3H and 14C specific activities of dehydroepiandrosterone, androsterone, 3[alpha]-hydroxy-5[beta]-androstan-17-one and 3[alpha]-hydroxy-5[alpha]-androst-16-ene (without dilution) have been determined following a single intravenous injection of 4-14C-cholesterol and 7[alpha]-3H-pregnenolone to a virilized woman with an adrenal adenoma and massive dehydroepiandrosterone excretion. Assuming a one compartment model, or a two compartment model in which the injected radioactivity enters the compartment in which the precursor is secreted exclusively, a new pathway by which dehydroepiandrosterone is formed from cholesterol not through preg-nenolone and possibly by cleavage of the side chain C-17 and C-20 is indicated.
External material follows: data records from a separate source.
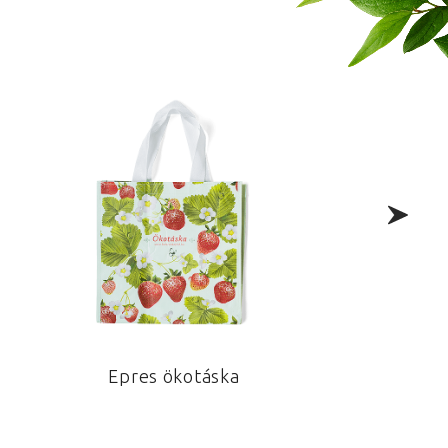
Epres ökotáska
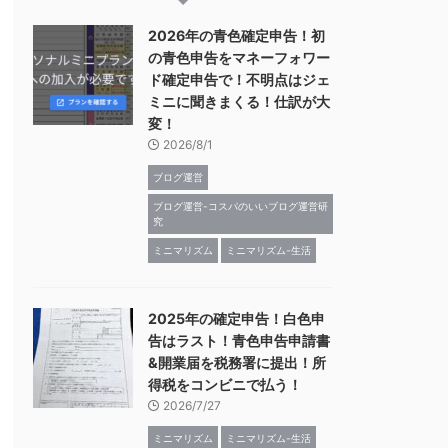
2026年の青色確定申告！初
の青色申告をマネーフォワー
ド確定申告で！不明点はジェ
ミニに聞きまくる！仕訳が大
変！
2026/8/1
ブログ運営
ブログ運営-コスパのいいブログ運営研
究
ミニマリズム
ミニマリズム-生活
2025年の確定申告！白色申
告はラスト！青色申告申請書
&開業届を税務署に提出！所
得税をコンビニで払う！
2026/7/27
ミニマリズム
ミニマリズム-生活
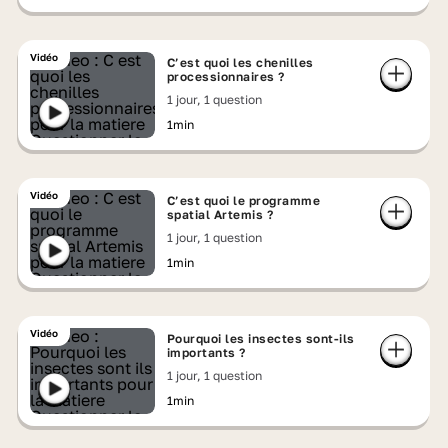
Vidéo
C’est quoi les chenilles
processionnaires ?
1 jour, 1 question
1min
Vidéo
C’est quoi le programme
spatial Artemis ?
1 jour, 1 question
1min
Vidéo
Pourquoi les insectes sont-ils
importants ?
1 jour, 1 question
1min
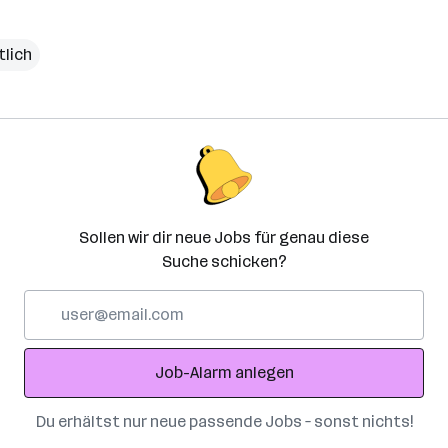
tlich
Sollen wir dir neue Jobs für genau diese
Suche schicken?
E-
Mail-
Adresse
Job-Alarm anlegen
Du erhältst nur neue passende Jobs – sonst nichts!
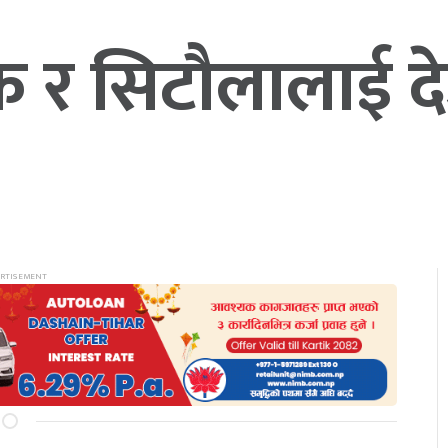
ांक र सिटौलालाई द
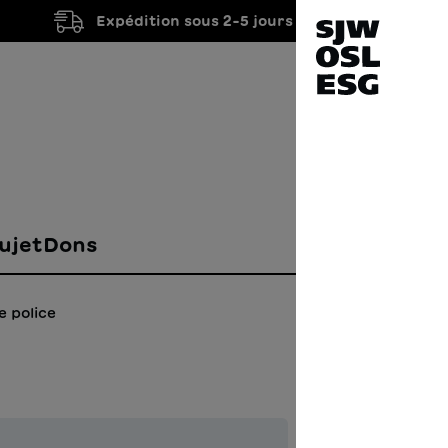
Expédition sous 2-5 jours ouvrés
ujet
Dons
e police
L'al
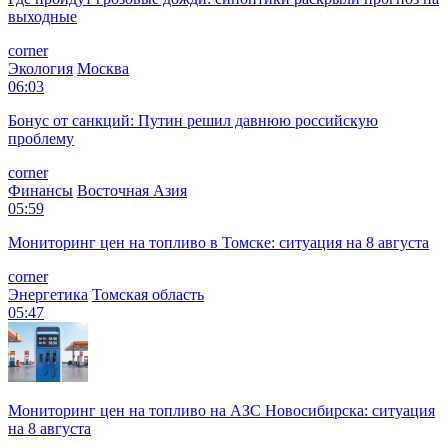
выходные
corner
Экология
Москва
06:03
Бонус от санкций: Путин решил давнюю российскую
проблему
corner
Финансы
Восточная Азия
05:59
Мониторинг цен на топливо в Томске: ситуация на 8 августа
corner
Энергетика
Томская область
05:47
Мониторинг цен на топливо на АЗС Новосибирска: ситуация
на 8 августа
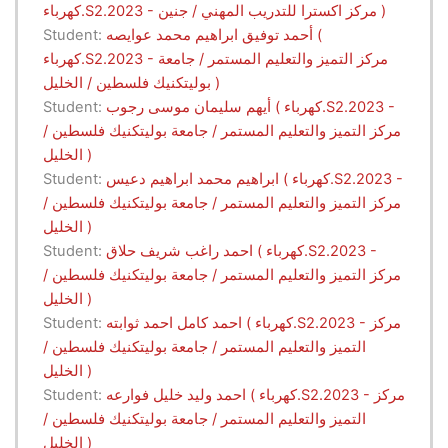
كهرباء.S2.2023 - مركز اكسترا للتدريب المهني / جنين )
أحمد توفيق ابراهيم محمد عوايصه (
Student:
كهرباء.S2.2023 - مركز التميز والتعليم المستمر / جامعة
بوليتكنيك فلسطين / الخليل )
أيهم سليمان موسى رجوب ( كهرباء.S2.2023 -
Student:
مركز التميز والتعليم المستمر / جامعة بوليتكنيك فلسطين /
الخليل )
ابراهيم محمد ابراهيم دعيس ( كهرباء.S2.2023 -
Student:
مركز التميز والتعليم المستمر / جامعة بوليتكنيك فلسطين /
الخليل )
احمد راغب شريف حلاق ( كهرباء.S2.2023 -
Student:
مركز التميز والتعليم المستمر / جامعة بوليتكنيك فلسطين /
الخليل )
احمد كامل احمد ثوابته ( كهرباء.S2.2023 - مركز
Student:
التميز والتعليم المستمر / جامعة بوليتكنيك فلسطين /
الخليل )
احمد وليد خليل فوارعه ( كهرباء.S2.2023 - مركز
Student:
التميز والتعليم المستمر / جامعة بوليتكنيك فلسطين /
الخليل )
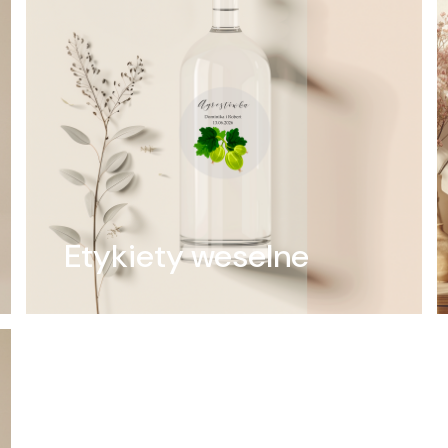
Etykiety weselne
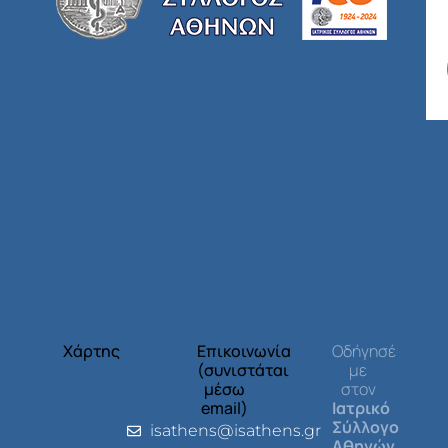
Χάρτης
Επικοινωνία
Οδήγησέ
(συνιστάται
με
μέσω
στον
email)
Ιατρικό
Σύλλογο
isathens@isathens.gr
Αθηνών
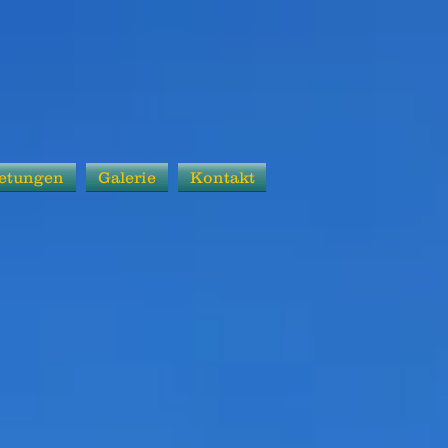
etungen
Galerie
Kontakt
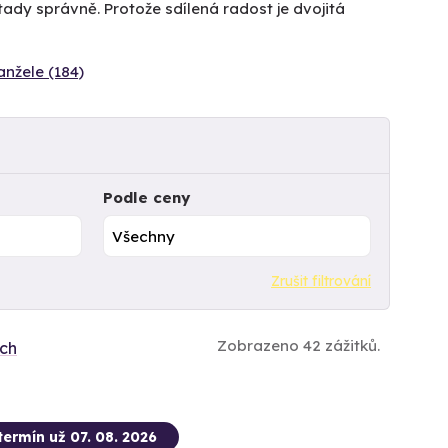
tady správně. Protože sdílená radost je dvojitá
nžele (184)
Podle ceny
Zrušit filtrování
Zobrazeno 42 zážitků.
ích
termín už 07. 08. 2026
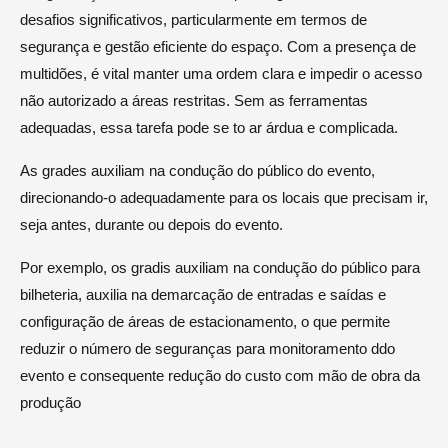
desafios significativos, particularmente em termos de
segurança e gestão eficiente do espaço. Com a presença de
multidões, é vital manter uma ordem clara e impedir o acesso
não autorizado a áreas restritas. Sem as ferramentas
adequadas, essa tarefa pode se to ar árdua e complicada.
As grades auxiliam na condução do público do evento,
direcionando-o adequadamente para os locais que precisam ir,
seja antes, durante ou depois do evento.
Por exemplo, os gradis auxiliam na condução do público para
bilheteria, auxilia na demarcação de entradas e saídas e
configuração de áreas de estacionamento, o que permite
reduzir o número de seguranças para monitoramento ddo
evento e consequente redução do custo com mão de obra da
produção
Analysis of the data by a model in which pregnenolone is secreted into two separate compartments in which progesterone and dehydroepiandrosterone are made, respectively, would explain the findings without necessitating the assumption of a new pathway. 3[alpha]-Hydroxy-5[alpha]-androst-16-ene was isolated from urine following incubation with [beta]-glucuronidase and partition chromatography on celite suggesting that this steroid is a genuine natural product as surmised by Prelog & Ruzicka (1944) and Brooksbank & Haslewood (1950). 2-14C-Mevalonate was shown to give rise to C19 steroids which is the first in vivo demonstration that mevalonic acid is a precursor of the steroid nucleus in man.